Because one major goal of the book is to tell the story of Hailey, the history that precedes the biography section does focus more narrowly on the personalities and root motivations of the institutional/non-institutional split within the Churches of Christ. So, for example, the events and main characters are examined with that division in mind, not simply to explain “X happened at Y period of time.” However, because so much of the early 20th century witnessed the battles fought over pre-millennialism and then the institutions (orphans homes, and later especially the colleges), there is a staggering amount of history that is covered.

One strength of this book is paradoxically one of its weaknesses – Harrell was (and still is) an active voice in the institutional controversy. Therefore, he can provide a “fly on the wall” perspective that many other authors could not – he not only knew many of the main characters involved in this discussion, he joined in the fray. The negative aspect of this connection is that, as good and professional a historian as Harrell is, sometimes he reveals the color of the flag that he is marching under more clearly than he should. He routinely labels the “progressives” (itself a dangerously pejorative term Harrell uses to identify the supporters of institutions) as “rebels,” and in numerous other ways he lets his feelings slip by. He opined that the progressives held “deviant views” and in reporting a comment made by Richard Hughes, he wrote that Hughes “complained,” when a more equitable verb could have been easily chosen. To be fair, Harrell broadly praised Hughes’ history of the Churches of Christ – but the little snarky comments reveal that Harrell thoroughly disagrees with the ultimate conclusions that Hughes draws.

Ministers and other leaders in the Churches of Christ need to read this book, especially if they were born in the late 20th century. This book not only explains what happened during the institutional/non-institutional split, but it also gives a clear window into many of the issues that are plaguing the church today. As I have said before (and as many others have said as well), I believe another clear split has occurred within the Churches of Christ in the early 21st century.
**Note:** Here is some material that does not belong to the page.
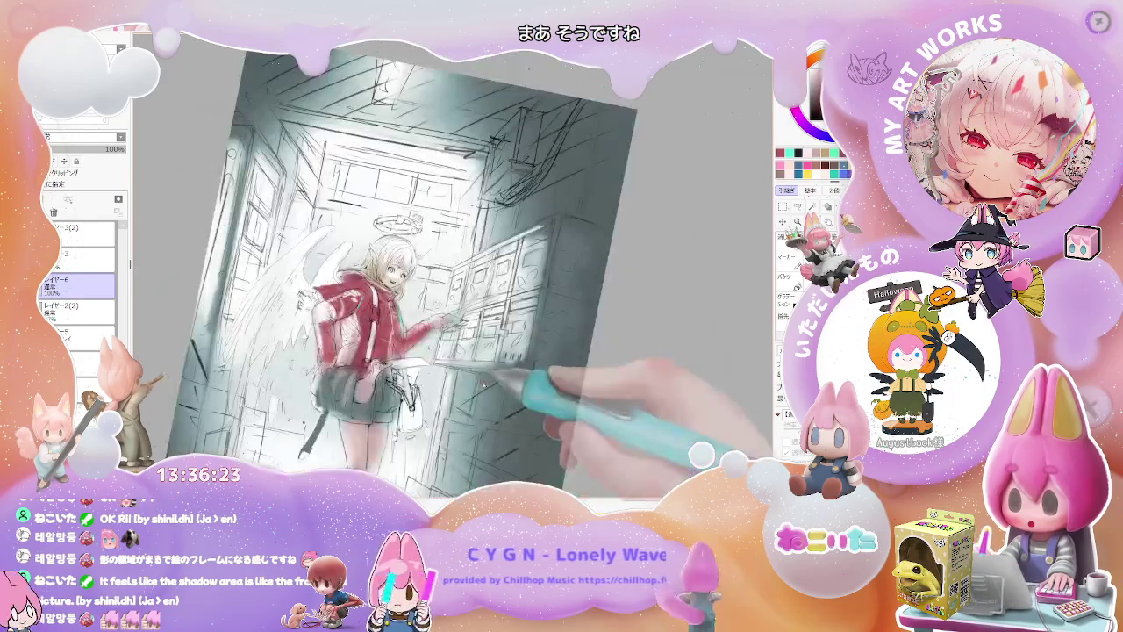
key(h)
key(End)
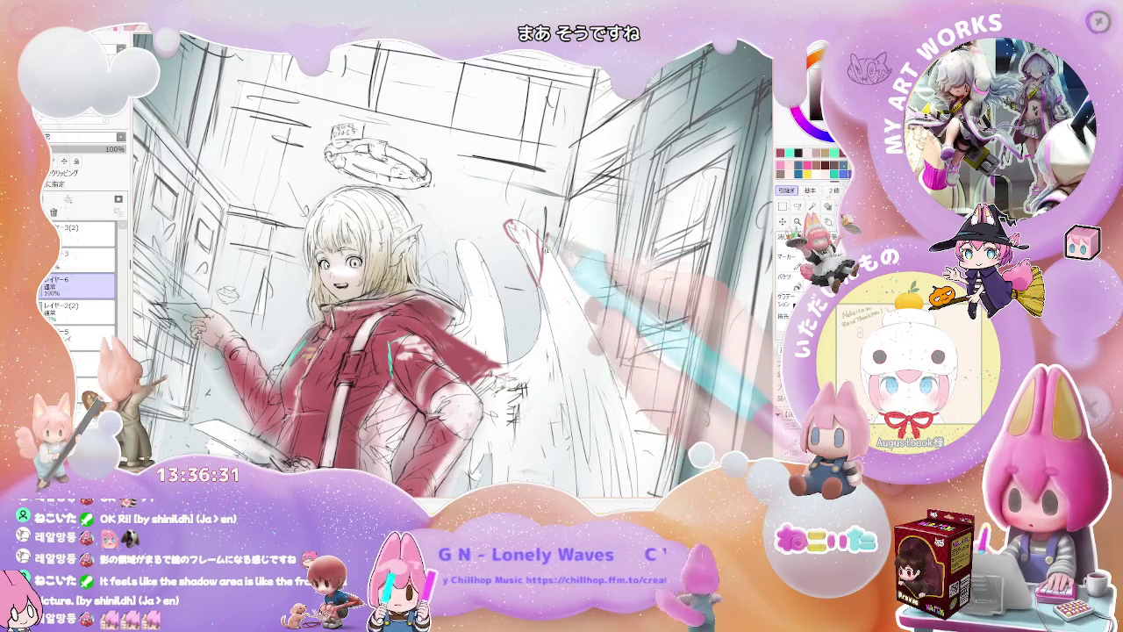
key(minus)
This book will explain much of why this latest split has occurred. “What goes around comes around,” or in more biblical language, “what has been is what will be,” and so 100 years later we can see many of the same attitudes, and justifications, for behaviors that are contrary to scriptural teachings.

A personal note: while I was serving as the graduate assistant for Dr. Bill Humble at the Center for Restoration Studies at Abilene Christian University, I assisted Dr. Harrell as he was researching material for this book. He was gracious and extremely kind. As a expression of thanks for my help (which was truly minimal), Dr. Harrell gifted me with inscribed copies of three of his other books – Quest for a Christian America, White Sects and Black Men, and his biography of Pat Robertson. I am indebted to Dr. Harrell for many things, not the least of which was the way in which he taught me (through his writings) to research fully, document extensively, and think clearly about your subject. While I never had Dr. Harrell as an instructor, he taught me much and I owe him more.